WHAT YOU NEED TO DO |
Below are records; how many of their lines hold the string "thèmes"? Reply with nothing but the number.

RECORDS SUPPLIED |
□ □ □ □

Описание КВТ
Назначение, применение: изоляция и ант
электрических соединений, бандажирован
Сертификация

□ □ □ □

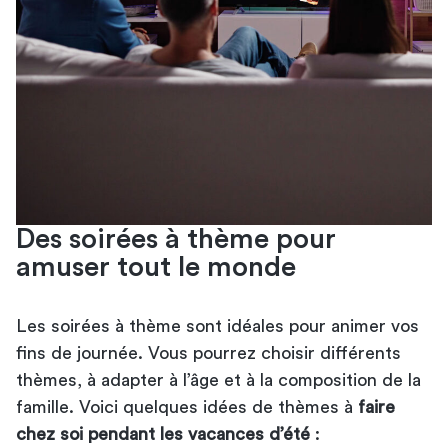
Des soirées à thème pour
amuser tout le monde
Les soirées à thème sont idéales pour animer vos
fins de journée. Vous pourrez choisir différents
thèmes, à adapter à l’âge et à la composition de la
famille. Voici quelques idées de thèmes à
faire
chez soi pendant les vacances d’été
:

□ □ □ □

TASK ANSWER |
2